Kimberpsaltria

Scientific classification
- Kingdom: Animalia
- Phylum: Arthropoda
- Class: Insecta
- Order: Hemiptera
- Suborder: Auchenorrhyncha
- Infraorder: Cicadomorpha
- Superfamily: Cicadoidea
- Family: Cicadidae
- Subfamily: Cicadinae
- Genus: Kimberpsaltria Moulds, Marshall & Popple, 2021

= Kimberpsaltria =

Genus of cicadas

Kimberpsaltria is a monotypic genus of cicadas in the family Cicadidae and tribe Kimberpsaltriini, that is endemic to Australia.
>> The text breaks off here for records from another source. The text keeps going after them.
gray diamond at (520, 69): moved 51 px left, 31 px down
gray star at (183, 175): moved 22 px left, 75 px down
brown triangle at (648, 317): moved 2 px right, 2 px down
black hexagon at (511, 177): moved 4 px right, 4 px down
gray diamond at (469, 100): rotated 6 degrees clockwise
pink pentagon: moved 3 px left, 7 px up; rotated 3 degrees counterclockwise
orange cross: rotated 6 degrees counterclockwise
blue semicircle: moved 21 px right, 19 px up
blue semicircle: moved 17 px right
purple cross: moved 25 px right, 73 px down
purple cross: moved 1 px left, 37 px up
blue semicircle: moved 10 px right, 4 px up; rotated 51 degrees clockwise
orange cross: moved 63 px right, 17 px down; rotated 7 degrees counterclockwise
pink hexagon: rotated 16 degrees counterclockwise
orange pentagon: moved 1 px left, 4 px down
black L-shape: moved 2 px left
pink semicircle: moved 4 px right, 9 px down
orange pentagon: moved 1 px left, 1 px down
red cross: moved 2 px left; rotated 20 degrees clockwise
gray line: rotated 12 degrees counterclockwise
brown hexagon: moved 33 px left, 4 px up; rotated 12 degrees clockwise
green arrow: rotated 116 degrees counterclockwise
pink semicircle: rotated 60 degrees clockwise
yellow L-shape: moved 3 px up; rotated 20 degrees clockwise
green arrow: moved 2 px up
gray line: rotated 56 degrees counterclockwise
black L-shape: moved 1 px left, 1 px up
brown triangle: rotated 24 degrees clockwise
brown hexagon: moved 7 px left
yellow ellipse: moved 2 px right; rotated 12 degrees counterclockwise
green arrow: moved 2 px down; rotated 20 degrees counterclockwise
It was described in 2021 by Australian entomologists Maxwell Sydney Moulds, David Marshall and Lindsay Popple.

==Species==
There is a single species in the genus:
Kimberpsaltria taenia Moulds, Marshall and Popple, 2021 is also known as the Kimberley rattle-stripe.

==Etymology==
The generic name Kimberpsaltria is a combination derived from the Kimberley region where the genus is found, and psaltria (Greek: a female harpist). The specific epithet taenia (Latin: ‘band’ or ‘stripe’) refers to the distinctive dorsal body stripe and striped abdomen of live specimens.

==Description==
The length of the forewing is 29–33 mm.

==Distribution and habitat==
The species is found in the Kimberley region of north-west Western Australia, from the Gibb River Road at the junction of Durack River and Bamboo Creek north-west to the Mitchell Plateau. It inhabits tropical eucalypt woodland.

==Behaviour==
Adults have been recorded in October and November, clinging to the trunks and branches of the eucalypt trees, uttering alternating, cricket-like, grinding calls.